> ABOUT THIS TASK
With the pictures set aside, return the lines below exactly, beginning at the first and ending at the line containing "index pip: (112, 170)".

> SUPPLIED RECORDS

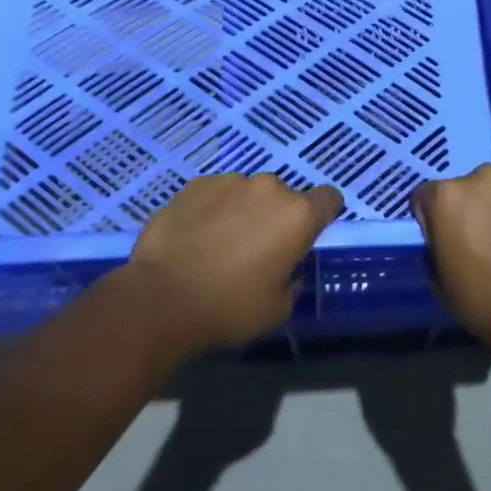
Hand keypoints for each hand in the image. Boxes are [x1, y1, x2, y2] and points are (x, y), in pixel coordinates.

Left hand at [125, 173, 342, 352]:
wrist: (160, 299)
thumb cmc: (228, 308)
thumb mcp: (277, 309)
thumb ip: (292, 281)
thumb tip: (286, 269)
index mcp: (297, 215)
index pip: (330, 198)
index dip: (324, 215)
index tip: (308, 236)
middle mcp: (268, 188)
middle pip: (284, 197)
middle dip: (276, 218)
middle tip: (257, 251)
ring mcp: (229, 181)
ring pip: (247, 193)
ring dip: (242, 211)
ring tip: (219, 244)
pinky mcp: (195, 184)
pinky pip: (215, 193)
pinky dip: (212, 209)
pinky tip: (194, 237)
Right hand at [412, 165, 490, 352]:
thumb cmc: (488, 304)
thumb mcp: (442, 285)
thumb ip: (437, 248)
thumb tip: (446, 239)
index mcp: (447, 197)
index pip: (428, 197)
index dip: (435, 220)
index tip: (448, 242)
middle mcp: (482, 176)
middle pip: (471, 187)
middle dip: (475, 207)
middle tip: (488, 241)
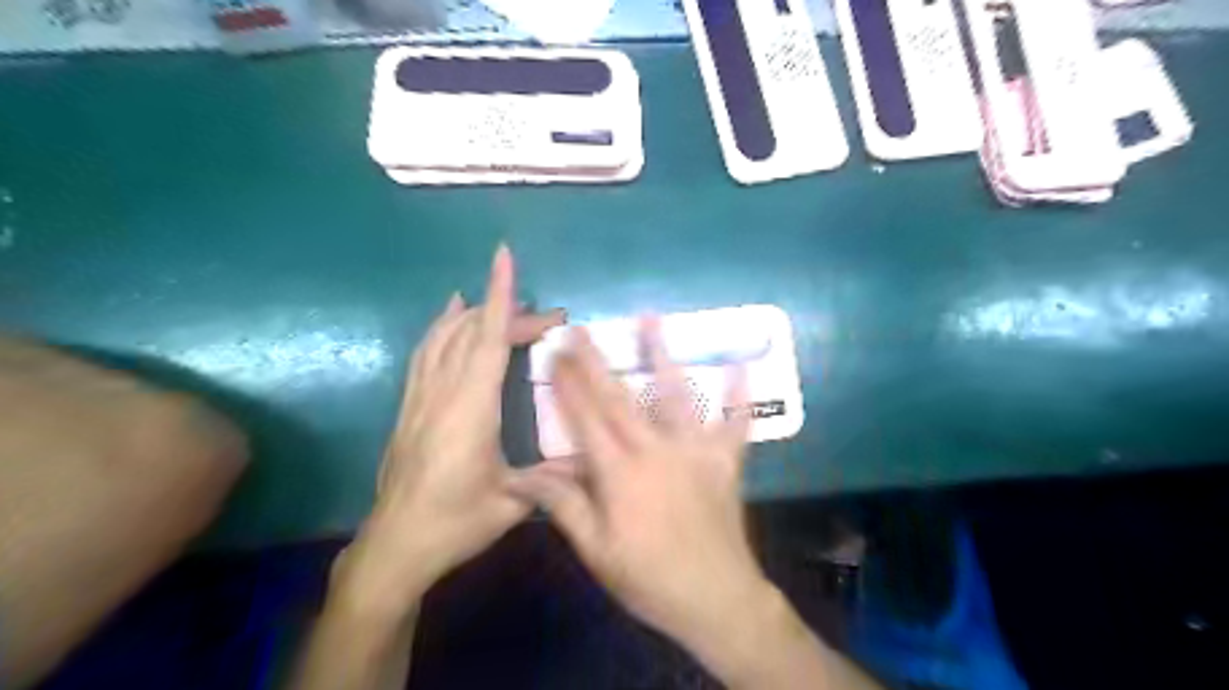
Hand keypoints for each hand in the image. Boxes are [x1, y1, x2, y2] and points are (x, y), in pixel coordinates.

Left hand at [336, 245, 562, 615]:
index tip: (504, 258)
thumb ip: (553, 473)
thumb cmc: (456, 522)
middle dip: (510, 313)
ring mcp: (421, 397)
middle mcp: (442, 392)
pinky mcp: (410, 406)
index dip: (499, 296)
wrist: (395, 546)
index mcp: (470, 408)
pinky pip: (425, 353)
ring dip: (472, 313)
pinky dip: (440, 328)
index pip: (487, 338)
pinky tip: (449, 318)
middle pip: (473, 333)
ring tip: (498, 301)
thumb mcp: (513, 501)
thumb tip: (593, 458)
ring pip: (443, 337)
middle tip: (550, 319)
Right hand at [506, 322, 769, 650]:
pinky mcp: (725, 461)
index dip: (567, 385)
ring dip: (661, 355)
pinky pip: (735, 423)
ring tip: (651, 319)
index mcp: (620, 472)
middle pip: (620, 397)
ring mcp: (695, 450)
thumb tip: (521, 476)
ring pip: (675, 394)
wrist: (716, 600)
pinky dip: (739, 395)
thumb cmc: (649, 578)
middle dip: (596, 360)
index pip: (585, 418)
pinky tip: (741, 364)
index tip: (554, 354)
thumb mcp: (596, 550)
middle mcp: (656, 449)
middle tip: (581, 327)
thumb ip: (563, 505)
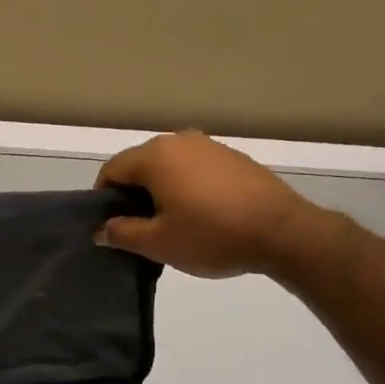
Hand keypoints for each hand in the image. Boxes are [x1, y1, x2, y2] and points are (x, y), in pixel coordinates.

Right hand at [95, 131, 318, 277]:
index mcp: (155, 156)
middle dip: (132, 196)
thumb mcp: (159, 243)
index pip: (112, 170)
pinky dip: (186, 188)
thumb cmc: (212, 236)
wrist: (282, 231)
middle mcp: (180, 140)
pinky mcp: (233, 158)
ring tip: (170, 226)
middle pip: (140, 165)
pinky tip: (200, 216)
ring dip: (160, 192)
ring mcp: (210, 146)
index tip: (109, 227)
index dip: (104, 199)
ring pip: (169, 167)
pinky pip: (195, 170)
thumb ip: (122, 233)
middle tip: (138, 231)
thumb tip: (101, 229)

> RESULT OF THE TASK
Hand keypoints for each hand in the image. Boxes are [x1, y1, x2, y2] and points are (x, y), in pixel coordinates.

Left hand at [125, 173, 342, 352]:
wrist: (160, 299)
thumb cmc: (228, 308)
thumb mcp: (277, 309)
thumb ip: (292, 281)
thumb tip: (286, 269)
index mcp: (297, 215)
index pip: (330, 198)
index dip: (324, 215)
index tip: (308, 236)
middle mcp: (268, 188)
middle pip: (284, 197)
middle dip: (276, 218)
middle tip: (257, 251)
ring mcp: (229, 181)
ring pip: (247, 193)
ring dip: (242, 211)
ring tip: (219, 244)
pinky mcp: (195, 184)
pinky pip: (215, 193)
pinky dip: (212, 209)
pinky tip: (194, 237)
Right hand at [412, 165, 490, 352]:
thumb cmc: (488, 304)
thumb mcp: (442, 285)
thumb ip: (437, 248)
thumb tip: (446, 239)
index mcp: (447, 197)
index pip: (428, 197)
index dip: (435, 220)
index tip: (448, 242)
middle mcp: (482, 176)
middle pip: (471, 187)
middle dip: (475, 207)
middle tip: (488, 241)
Hand keypoints for each hand in the image. Boxes are [x1, y1, x2, y2] and points are (x, y), in pixel coordinates.

Left hand at [336, 245, 562, 615]:
index tip: (504, 258)
thumb ip: (553, 473)
thumb cmc: (456, 522)
middle dip: (510, 313)
ring mcp: (421, 397)
middle mcp: (442, 392)
pinky mcp: (410, 406)
index dip: (499, 296)
wrist: (395, 546)
index mcp: (470, 408)
pinky pip: (425, 353)
ring dip: (472, 313)
pinky dip: (440, 328)
index pip: (487, 338)
pinky tip: (449, 318)
middle pip: (473, 333)
ring tip: (498, 301)
thumb mcp: (513, 501)
thumb tip: (593, 458)
ring pip: (443, 337)
middle tip: (550, 319)
Right hand at [506, 322, 769, 650]:
pinky mcp: (725, 461)
index dip: (567, 385)
ring dip: (661, 355)
pinky pip: (735, 423)
ring tip: (651, 319)
index mcp: (620, 472)
middle pip: (620, 397)
ring mcp: (695, 450)
thumb tip: (521, 476)
ring pip: (675, 394)
wrist: (716, 600)
pinky dip: (739, 395)
thumb cmc: (649, 578)
middle dip: (596, 360)
index pip: (585, 418)
pinky tip: (741, 364)
index tip: (554, 354)
thumb mcp: (596, 550)
middle mcp: (656, 449)
middle tip: (581, 327)
thumb ip: (563, 505)
Hand keypoints for each hand in the image. Boxes are [x1, y1, x2, y2] and points are (x, y), in pixel coordinates.

Right hand at [95, 131, 318, 277]:
index mcp: (155, 156)
middle dip: (132, 196)
thumb mcp: (159, 243)
index pip: (112, 170)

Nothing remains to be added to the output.